When we arrived, we were directed to a waiting room where we met our new teammates. There were nine of us total: a big family, my two friends (Alyx and Shane), and I. After a few minutes’ wait, we were directed to our room by a friendly guy named Andy who called himself our “Cluemaster.” He would direct us via TV screen in the room if we needed help. He assured us that he could see and hear everything we were doing, and if we needed him, he would come.
With that, we were led into our room and locked inside. A series of hysterical, frustrating and mysterious events took place. Most of it entailed Alyx, Shane and I being jackasses, but that’s nothing new—we solved puzzles, opened doors, made friends, and several inside jokes were born.
We didn’t escape the room. We got very, very close, so close that the final lockbox with the key to get out was in our hands. We just couldn’t undo the padlock. Although I was disappointed at first, I felt better when Andy told us that very few people make it that far to begin with.
There are two different room options currently available at Escape the Room Philly. My friends and I booked “The Dig,” but “The Office,” is also available (that’s next on our list of things to do).
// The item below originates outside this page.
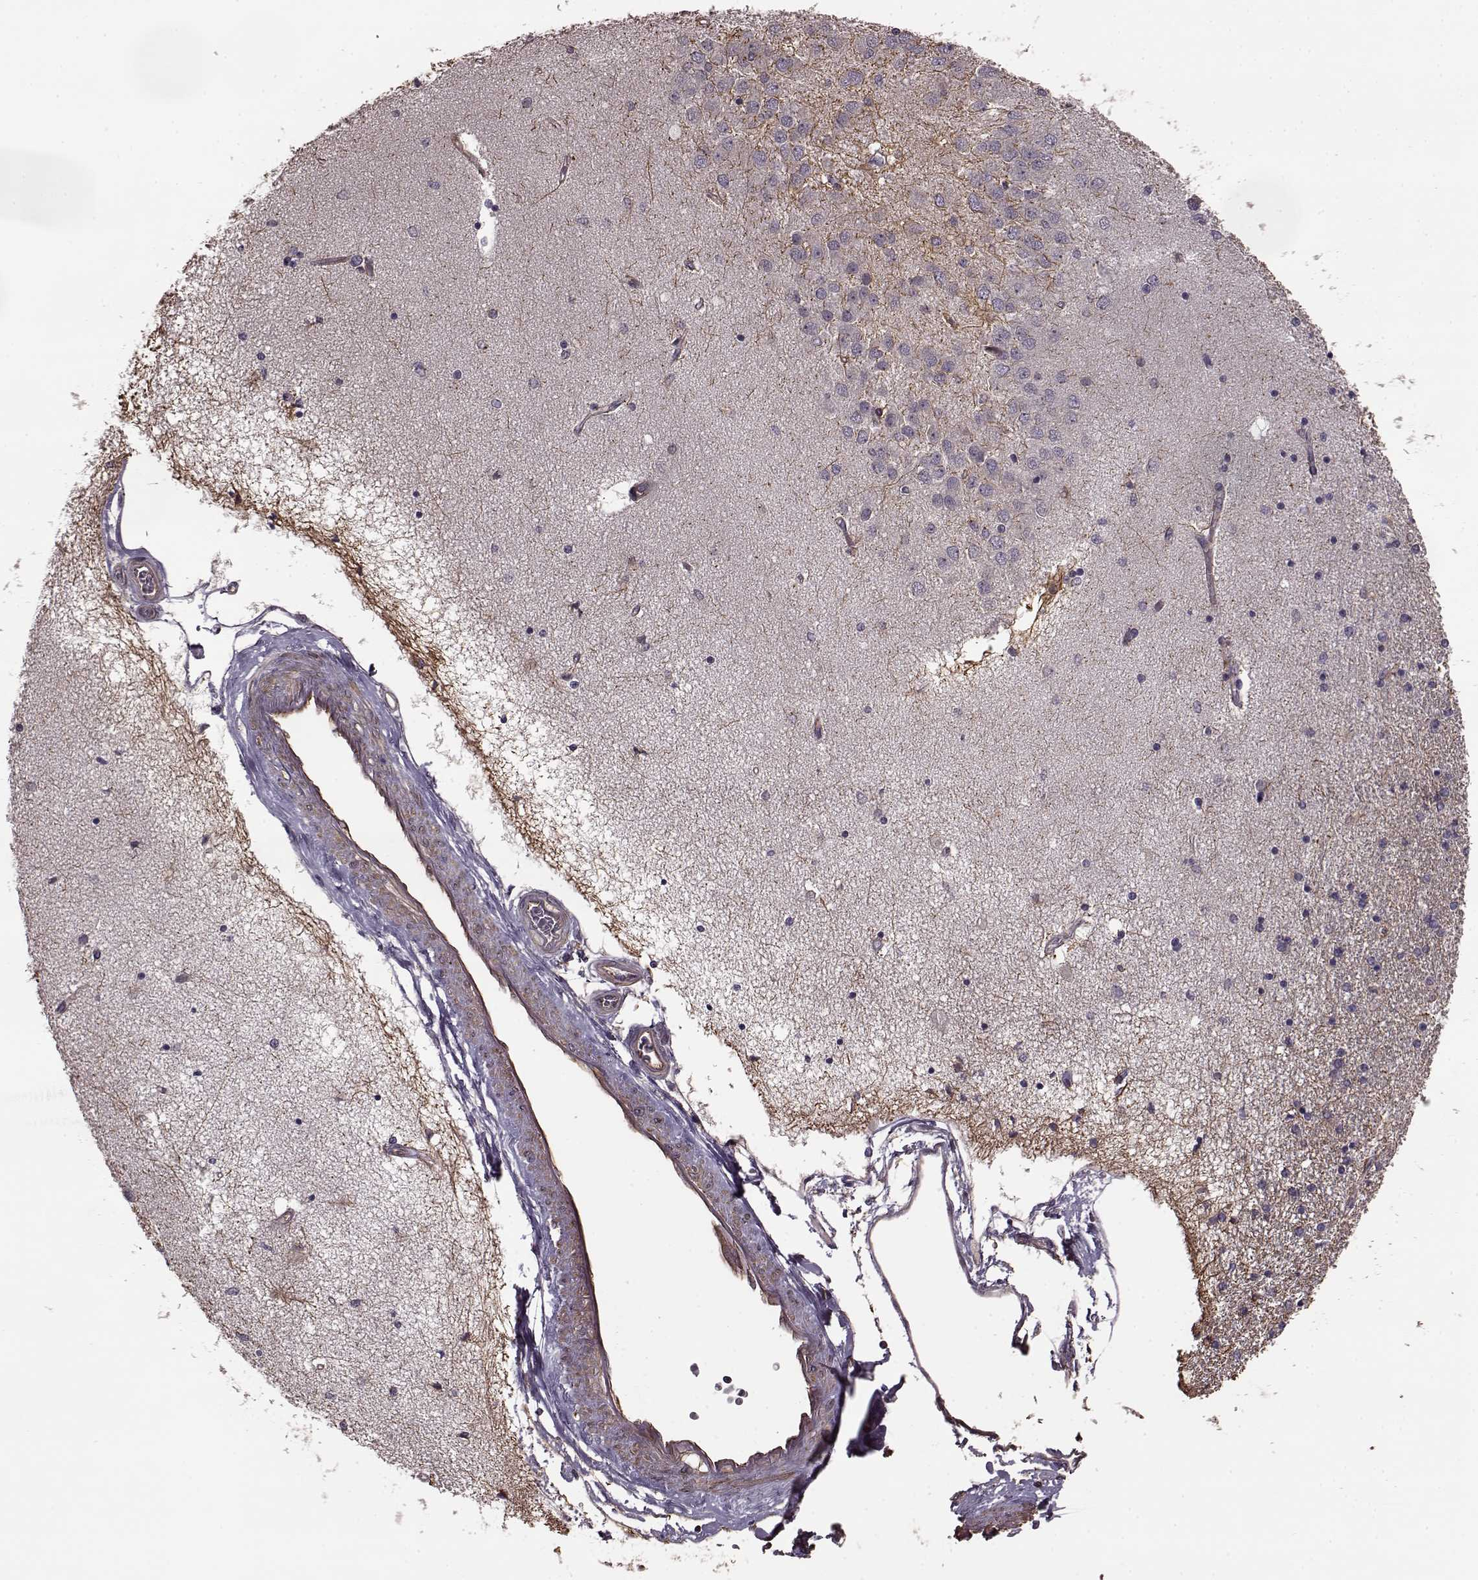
{"staining": {"intensity": "moderate", "quantity": "<25%", "location": "cytoplasmic/membranous"}, "tissue": "hippocampus", "cell_type": "Glial cells", "image_type": "normal", "snomed": [{"axis": "morphology", "description": "Normal tissue, NOS"}, {"axis": "topography", "description": "Hippocampus"}], "caption": "DAB immunohistochemical staining of unremarkable human hippocampus reveals moderate cytoplasmic/membranous protein expression in about <25% of glial cells. Using DAB (3,3'-diaminobenzidine) (brown) and hematoxylin (blue) stains, captured at high magnification using brightfield microscopy.", "gene": "NTF3", "patient": {"sex": "female", "age": 54}}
If you have any inhibitions, I can assure you that “being locked away,” sounds worse than it is. The room itself was very cool, surprisingly tech-y, and just unlocking lock after lock was immensely satisfying. If you’re worried about being locked in a room with people you don’t know, personally, I found working with strangers to be a much more positive experience than I expected. I was forced, in a way, to problem-solve with people I knew for less than an hour. It’s more of a bonding experience than you might think.
To avoid spoilers, I won’t say anything about the room itself or what you have to do, but I will say that it’s delightfully complex and anyone who enjoys a good challenge will have a field day. Although we may not have escaped the room…
You might! I would recommend giving it a shot, and maybe you’ll be part of the 20% of participants that actually get to unlock that final door.
P.S. The guy in the back is lying. He wasn’t supposed to use that sign.